/remote-spark-job-with-airflow-demo

This project shows how to use SSHOperator for submitting pyspark applications to remote spark clusters in airflow

Primary LanguagePythonApache License 2.0Apache-2.0

Overview

Welcome to this demo repository to show how to run pyspark applications on remote spark clusters using SSHOperator 🚀.

This Airflow pipeline will trigger the execution of a basic pyspark application that can be tested on other applications.


How to use this repository

Setting up

Option 1: Use GitHub Codespaces

Run this Airflow project without installing anything locally.

  1. Fork this repository.
  2. Create a new GitHub codespaces project on your fork. Make sure it uses at least 4 cores!
  3. After creating the codespaces project the Astro CLI will automatically start up all necessary Airflow components. This can take a few minutes.
  4. Once the Airflow project has started access the Airflow UI by clicking on the Ports tab and opening the forward URL for port 8080.

Option 2: Use Gitpod

  1. Install the Gitpod extension for your browser:

  2. Click on the Gitpod button that appears in your browser after installing the extension. This will open the project in Gitpod.

  3. After Gitpod initializes, the Astro CLI will automatically start up all necessary Airflow components. This can take a few minutes.

  4. Once the Airflow project has started, access the Airflow UI by clicking on the Ports tab and opening the forward URL for port 8080.

Ports

Run the project

  1. Unpause remote_spark_job_example DAG, by clicking on the toggle on the left hand side. Once the remote_spark_job_example DAG is unpaused it will run once, starting the pipeline.

Ports

  1. To open the Spark UI app, go to the Ports tab and open the URL of the forwarded port 8081.

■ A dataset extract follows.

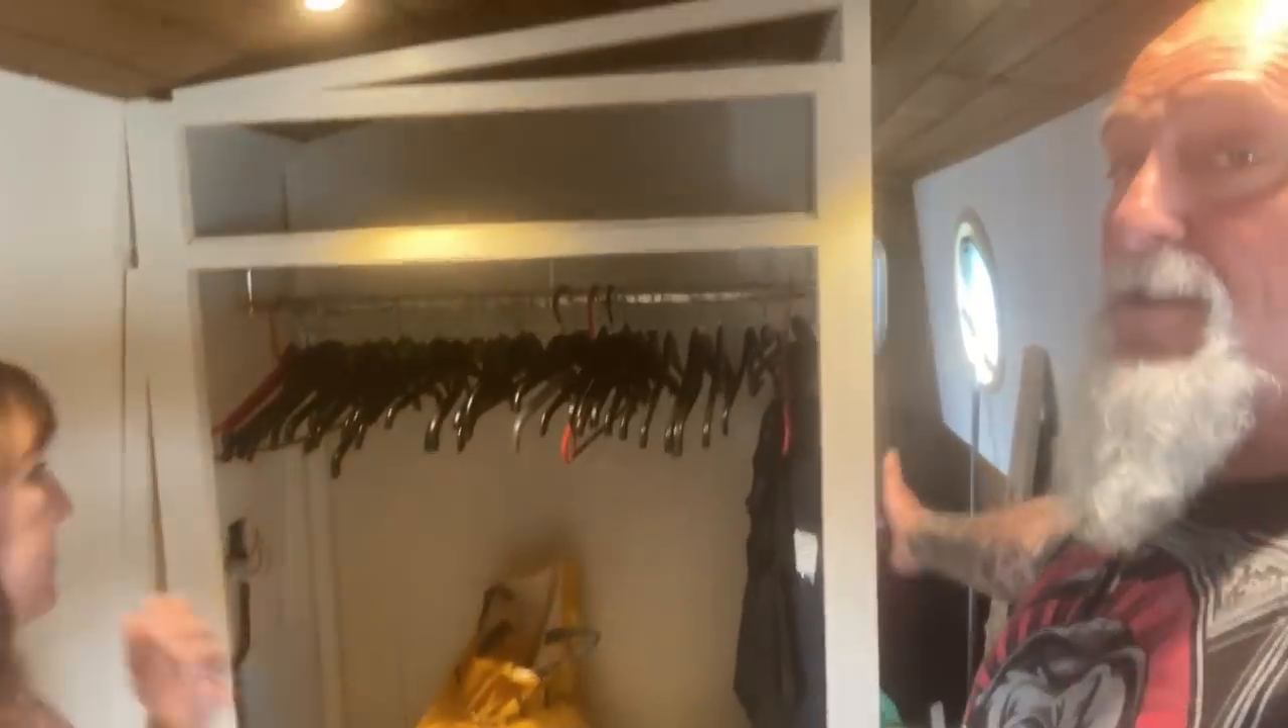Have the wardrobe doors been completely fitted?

  2. To see the logs of the execution of the spark job, access the logs of the run_job task.

Tasks


How it works

Components and infrastructure

This repository uses a custom codespaces container to install the Astro CLI. The GH codespaces post creation command will start up the Astro project by running astro dev start.

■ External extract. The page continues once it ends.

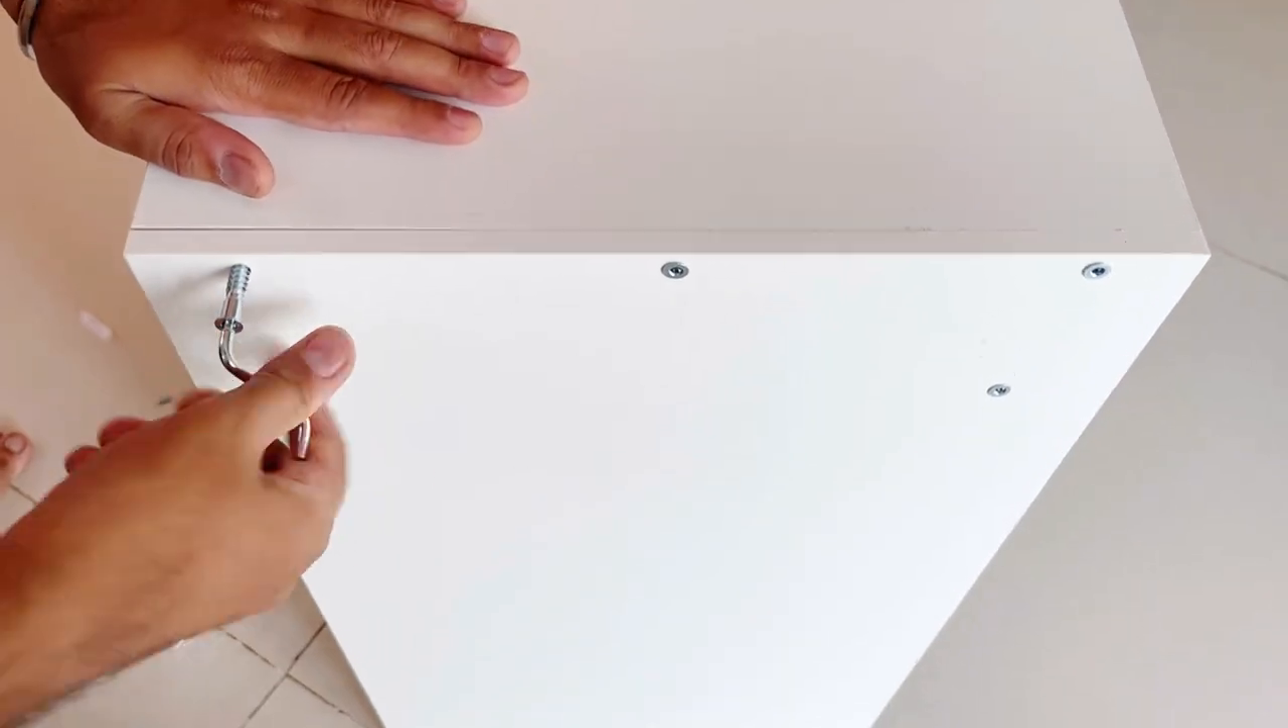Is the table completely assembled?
No.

5 Docker containers will be created and relevant ports will be forwarded:

  • The Airflow scheduler

  • The Airflow webserver

  • The Airflow metastore

  • The Airflow triggerer

  • A Spark master

  • 2 Spark workers

    Overview


Project Structure

This repository contains the following files and folders:

  • .astro: files necessary for Astro CLI commands.
  • .devcontainer: the GH codespaces configuration.
  • dags: all DAGs in your Airflow environment.
  • plugins: folder to place Airflow plugins. Empty.
  • tests: folder to place pytests running on DAGs in the Airflow instance. Contains default tests.
  • .dockerignore: list of files to ignore for Docker.
  • .env: environment variables. Contains the definition for the SSH Spark connection.
  • .gitignore: list of files to ignore for git. Note that .env is not ignored in this project.
  • docker-compose-spark.yml: Config file a Spark cluster with a master node and two workers.
  • Dockerfile-spark : Configures Spark image with SSH, adds user, and starts SSH server.
  • packages.txt: system-level packages to be installed in the Airflow environment upon building of the Dockerimage.
  • README.md: this Readme.
  • requirements.txt: python packages to be installed to be used by DAGs upon building of the Dockerimage.
  • .gitpod.yml : This file instructs Gitpod on how to prepare and build the project in case you run it on gitpod.